DATASET EXCERPT
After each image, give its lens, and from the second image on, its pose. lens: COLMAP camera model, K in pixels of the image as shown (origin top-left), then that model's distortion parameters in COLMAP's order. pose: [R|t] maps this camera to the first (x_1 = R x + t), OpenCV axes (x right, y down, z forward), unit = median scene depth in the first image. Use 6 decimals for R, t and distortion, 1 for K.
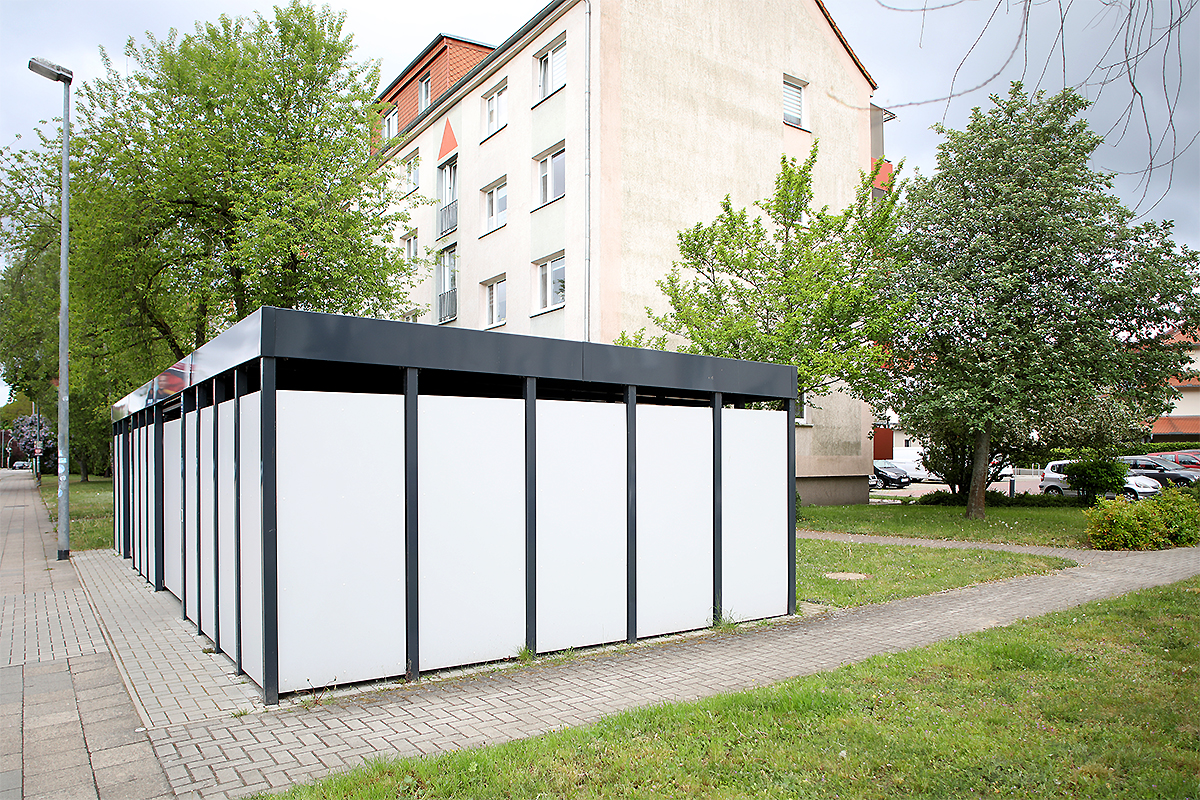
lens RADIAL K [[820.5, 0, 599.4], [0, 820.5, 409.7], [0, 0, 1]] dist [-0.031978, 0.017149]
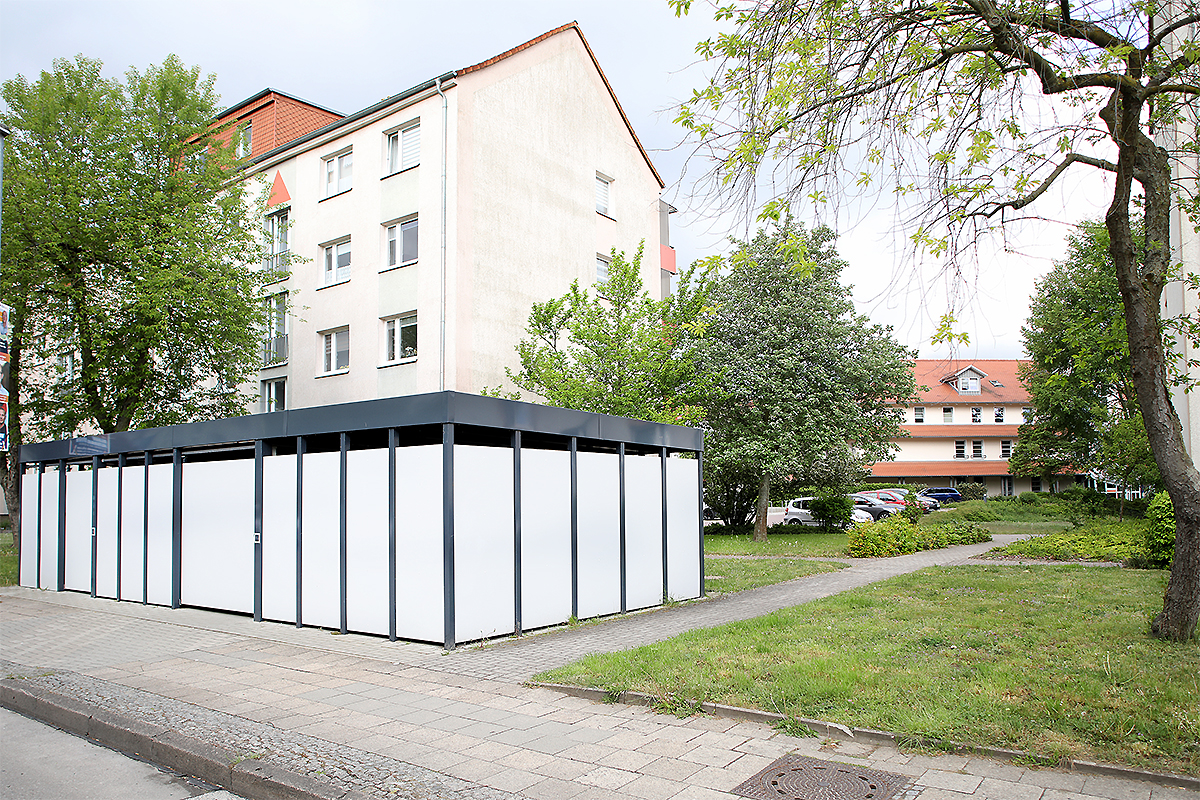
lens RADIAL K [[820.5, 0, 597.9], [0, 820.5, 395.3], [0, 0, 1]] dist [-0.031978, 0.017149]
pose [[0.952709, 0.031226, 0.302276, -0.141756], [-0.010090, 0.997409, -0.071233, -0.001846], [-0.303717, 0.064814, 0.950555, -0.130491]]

EXERCISE GOAL
Output the material word for word. Pictures do not go in.

EXERCISE SOLUTION
After each image, give its lens, and from the second image on, its pose. lens: COLMAP camera model, K in pixels of the image as shown (origin top-left), then that model's distortion parameters in COLMAP's order. pose: [R|t] maps this camera to the first (x_1 = R x + t), OpenCV axes (x right, y down, z forward), unit = median scene depth in the first image. Use 6 decimals for R, t and distortion, 1 for K.
lens RADIAL K [[820.5, 0, 599.4], [0, 820.5, 409.7], [0, 0, 1]] dist [-0.031978, 0.017149]
lens RADIAL K [[820.5, 0, 597.9], [0, 820.5, 395.3], [0, 0, 1]] dist [-0.031978, 0.017149]
pose [[0.952709, 0.031226, 0.302276, -0.141756], [-0.010090, 0.997409, -0.071233, -0.001846], [-0.303717, 0.064814, 0.950555, -0.130491]]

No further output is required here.